Explore the material –
(1) In the Patti LuPone review, rewrite the passage that opens with the words "Her show is" and closes with "a twenty-minute interval.", changing "interval" to "intermission".
(2) According to the Patti LuPone review, which role did LuPone turn down in order to do Sunset Boulevard?
(3) Continue the Patti LuPone review from its final sentence.

Extract provided –

++++++++

Music & lyrics by Jule Styne, Stephen Sondheim, Alfred Uhry, Robert Waldman, Bill Burnett, Claude-Michel Schonberg, Alain Boublil, Herbert Kretzmer, Lionel Bart, Bob Merrill, Andrew Lloyd Webber, Tim Rice, and David Yazbek
Patti LuPone (singer) with Seth Rudetsky (piano)
Reviewed by: Tom Vallance
Reviewed: 16 June, 2013
Venue: Leicester Square Theatre, London
On Broadway Patti LuPone created the role of Evita, and in London Fantine in Les Misérables. She has won several Tony Awards, including for a recent revival of Gypsy and for the musical version of Sunset Boulevard in which she was the first and best Norma Desmond. She is immensely talented, possessed of a remarkable singing voice that can reach to the rafters or move one to tears. She is a fine dramatic actress, too, and has a great sense of comedy – she needed all of those talents to get away with what she offered here.
Her show is billed as a one-woman event, hosted by her pianist Seth Rudetsky, who at the start of the evening explained that he has a daily show-music radio programme in the States (“I’m the American Elaine Paige”). He’s a very funny man, though he speaks so fast that some of the humour gets lost. There were television screens around the auditorium to illustrate some enjoyable mishaps, including the hilarious performance of ‘June is bustin’ out all over’ by Leslie Uggams, who forgets the lyrics after the opening line and then ad-libs the rest in a sort of rhyming gibberish. But it was a surprise when Rudetsky’s act went on for forty minutes, to be followed by a twenty-minute interval.
At last, after the break, LuPone appeared, her voice soaring effortlessly through a spine-tingling ‘Everything’s coming up roses’. “Sing out, Louise”, cried someone in the audience, provoking a response, “Whadda ya think I’m doing?”, after which LuPone seamlessly resumed the song. On the stage were a grand piano and two armchairs. Throughout the rest of the evening the songs were interspersed with biographical questions from Rudetsky, with an occasional request from the audience. Though he asks how she came to be cast in most of her major hits, Rudetsky assured us that the questions (and the songs) would vary from night to night.
Some of the facts are indeed fascinating – LuPone turned down the role of Fosca in Sondheim’s Passion in order to do Sunset Boulevard, which she describes as “an ugly experience”, and Evita was not her first Tony nomination – she had received one for her appearance in a touring version of The Robber Bridegroom, which had a brief stopover in New York (in the only year that a brother and sister had been nominated, Robert LuPone was playing Zach in A Chorus Line) and from which she sang ‘A sleeping man’. Another rarity is a number she introduced in a musical based on the Pedro Almodóvar movie, Women on the Verge of a Nervous Breakdown. One of the requests she delivered was ‘A fine life’ from Oliver! – she played Nancy in a short-lived Broadway revival – but she was alas unsure of the lyrics. The presence of fellow-performers in the audience prompted her to bring them up to duet with her on moments from Les Misérables and the ‘High flying adored’ sequence from Evita, though she again required sheet music or prompting.

++++++++

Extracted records
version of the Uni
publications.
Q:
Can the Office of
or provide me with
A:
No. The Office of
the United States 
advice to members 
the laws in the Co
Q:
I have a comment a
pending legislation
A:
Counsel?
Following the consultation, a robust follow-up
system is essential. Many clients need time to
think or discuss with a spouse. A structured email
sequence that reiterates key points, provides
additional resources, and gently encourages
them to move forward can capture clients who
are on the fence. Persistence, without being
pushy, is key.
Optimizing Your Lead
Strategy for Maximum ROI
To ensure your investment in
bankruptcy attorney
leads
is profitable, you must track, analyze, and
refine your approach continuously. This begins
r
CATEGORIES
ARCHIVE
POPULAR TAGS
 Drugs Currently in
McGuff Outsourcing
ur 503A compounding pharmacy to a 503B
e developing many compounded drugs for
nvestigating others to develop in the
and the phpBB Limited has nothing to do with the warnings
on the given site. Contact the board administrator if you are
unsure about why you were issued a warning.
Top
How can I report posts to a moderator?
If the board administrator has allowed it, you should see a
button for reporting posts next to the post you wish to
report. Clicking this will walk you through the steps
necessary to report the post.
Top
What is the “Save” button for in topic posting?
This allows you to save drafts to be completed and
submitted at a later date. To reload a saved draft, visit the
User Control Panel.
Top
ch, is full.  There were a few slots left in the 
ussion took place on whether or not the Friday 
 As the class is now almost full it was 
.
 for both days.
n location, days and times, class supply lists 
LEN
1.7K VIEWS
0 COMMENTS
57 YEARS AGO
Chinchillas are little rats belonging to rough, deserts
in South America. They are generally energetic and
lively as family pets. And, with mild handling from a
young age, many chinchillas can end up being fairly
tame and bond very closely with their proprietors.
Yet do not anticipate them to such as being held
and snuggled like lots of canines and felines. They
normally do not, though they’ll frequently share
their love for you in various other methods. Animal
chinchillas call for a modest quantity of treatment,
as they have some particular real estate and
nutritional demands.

++++++++

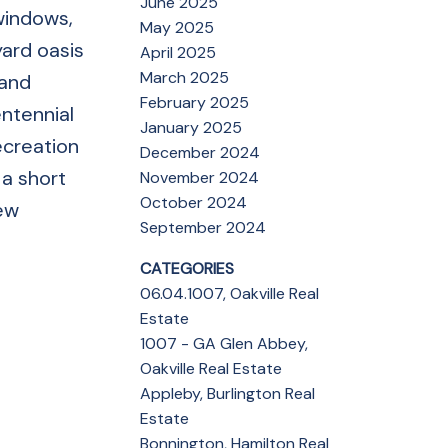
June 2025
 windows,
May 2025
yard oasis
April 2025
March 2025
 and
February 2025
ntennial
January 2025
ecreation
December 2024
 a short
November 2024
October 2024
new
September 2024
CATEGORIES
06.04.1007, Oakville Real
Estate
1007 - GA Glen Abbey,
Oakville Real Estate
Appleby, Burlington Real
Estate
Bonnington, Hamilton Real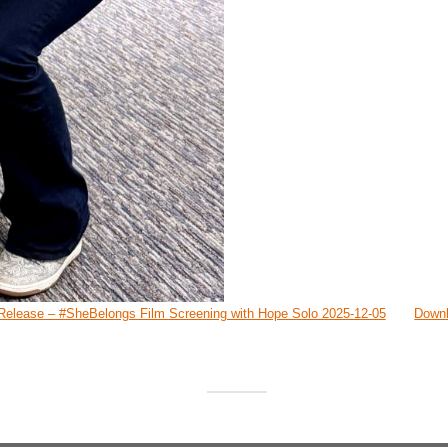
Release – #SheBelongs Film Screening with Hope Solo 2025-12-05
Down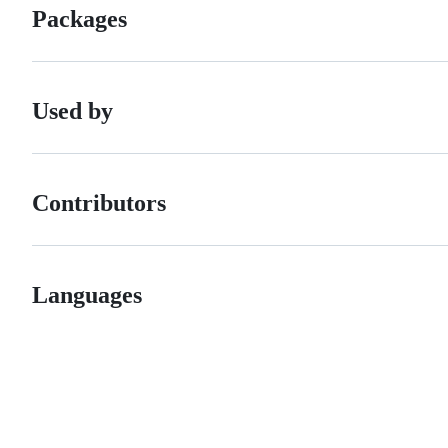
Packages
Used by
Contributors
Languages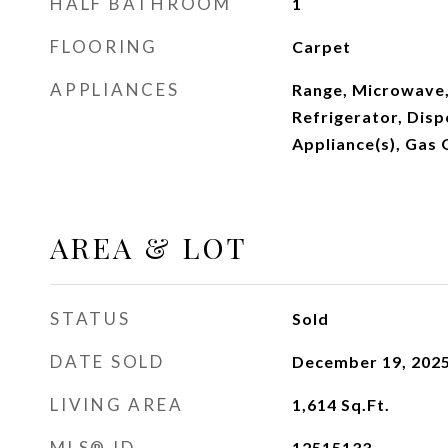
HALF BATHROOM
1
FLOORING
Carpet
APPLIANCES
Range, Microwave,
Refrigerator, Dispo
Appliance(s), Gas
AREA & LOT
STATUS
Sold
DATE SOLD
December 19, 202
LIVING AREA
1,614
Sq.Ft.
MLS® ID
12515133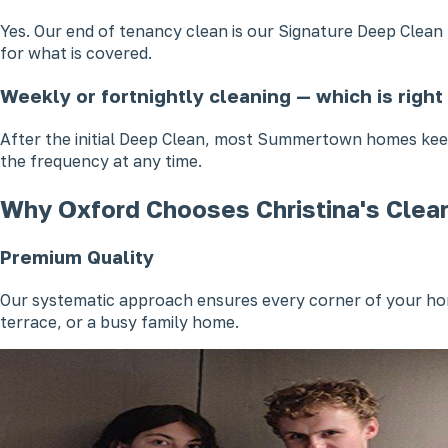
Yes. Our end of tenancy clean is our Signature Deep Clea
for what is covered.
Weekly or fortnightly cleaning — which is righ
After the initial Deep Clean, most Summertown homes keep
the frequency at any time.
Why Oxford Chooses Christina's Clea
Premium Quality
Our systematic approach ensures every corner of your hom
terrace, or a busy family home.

++++++++

Set of answers –
(1)
Her show is billed as a one-woman event, hosted by her pianist Seth Rudetsky, who at the start of the evening explained that he has a daily show-music radio programme in the States (“I’m the American Elaine Paige”). He’s a very funny man, though he speaks so fast that some of the humour gets lost. There were television screens around the auditorium to illustrate some enjoyable mishaps, including the hilarious performance of ‘June is bustin’ out all over’ by Leslie Uggams, who forgets the lyrics after the opening line and then ad-libs the rest in a sort of rhyming gibberish. But it was a surprise when Rudetsky’s act went on for forty minutes, to be followed by a twenty-minute intermission.

(2) She turned down the role of Fosca in Sondheim's Passion.

(3)
Perhaps one should not be too critical of a show that is intentionally unpredictable – Rudetsky asks the audience to come back on the basis that each night will be substantially different. LuPone has accurate recollection of her trademark numbers, and it is still exciting to hear that unmistakable timbre for ‘I dreamed a dream’ and ‘Buenos Aires’. One also gets to hear her views on audience members who take photographs or use their mobiles (a topic that put her in the news recently), her description of what makes a “belter”, why she says Evita was “the most miserable experience of my life”, and her views on Andrew Lloyd Webber and Stephen Sondheim: her version of the latter’s ‘The ladies who lunch’ from Company was here absolutely breathtaking and alone virtually compensates for the disappointing first hour and the forgotten lyrics.
The evening is a love-in for which normal rules barely apply. The standing ovations and the deafening roars that could no doubt be heard all the way up Charing Cross Road indicated that her fans were more than satisfied.
- Patti LuPone is at the Leicester Square Theatre, London WC2 until Sunday 23 June 2013
- Tuesday to Thursday at 7 p.m., Saturday 6.30 p.m. and Sunday at 4.30 p.m. & 7 p.m.
- Seth Rudetsky performs his show Deconstructing Broadway on Saturday 22 June at 9.30 p.m.